Álvaro Delgado-Aparicio L. and cinematographer Mario Bassino utilise long takes throughout the entire film, largely focusing on characters staring in to the distance before even offering us a glimpse of what they see. This is an impressive visual motif, for multiple reasons. Firstly, we are told from the offset about the father’s considerable attention to detail – but even when they aren’t examining crowds or landscapes like photographers preparing to take a photograph, we see their unwavering focus on every mundane detail occurring around them. The film’s second half focuses on Segundo coming to terms with the life altering sex act he saw, and it’s here this motif changes. Instead, Junior Béjar Roca (in an impressive, silently brooding performance) sees his gaze struggle to permanently fix in any direction like it did before, suggesting a boy trying to shut off from a reality he can’t alter.
A quick glance at Peru’s LGBT rights record shows that while they are far from the worst in the world, they are insufficiently progressive to the point that intolerant attitudes shown by the villagers ring true. The screenplay, co-written by the director and Héctor Gálvez, works because it never shows the villagers being intolerant of gay people unless events happening nearby render it relevant to the conversation. Instead, they depict an aura of homophobia due to the sheer aggressiveness of the teenage heteronormativity, where every woman, no matter how minor a role she plays in the lives of Segundo’s peer group, is the subject of extensive conversations imagining her sexual organs. It’s an incredibly stifling environment, with the overly forced machismo proving to be a more effective signal of the dread to come later on in the story than any overt signs of homophobia.

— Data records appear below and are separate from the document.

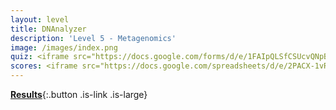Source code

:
 ```yaml
---
layout: level
title: DNAnalyzer
description: 'Level 5 - Metagenomics'
image: /images/index.png
quiz: <iframe src="https://docs.google.com/forms/d/e/1FAIpQLSfCSUcvQNpB4_oMMpEHvN0YIouRpRfL44qEfX5cllQepUh-Jw/viewform?embedded=true" width="900" height="600" frameborder="0" marginheight="0" marginwidth="0">Loading…</iframe>
scores: <iframe src="https://docs.google.com/spreadsheets/d/e/2PACX-1vR7eW6vVlzmGaFtA4p6FcuW6GJzstwMQEqnF5WxI_OHJsGYnItCFUjh9BS5OxQmyFKrvXgASz5XJKAR/pubhtml?gid=906511743&amp;single=true&amp;widget=true&amp;headers=false" width="920" height="315" frameborder="0" marginheight="0" marginwidth="0"></iframe>
---
```


[**Results**](http://streetscience.community/DNAnalyzer/index#results){:.button .is-link .is-large}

Retablo is an emotionally brutal tale of self realisation, which even in its heightened state and geographically detached setting, will likely prove to be relatable due to the sheer universality of Segundo’s pre-coming out quandary. Before self-acceptance, it can feel like the whole world is against you – and as it progresses, Retablo depicts the terror of a closeted life for people of different generations in a manner that feels keenly observed. It’s a quietly haunting debut effort from a director to watch.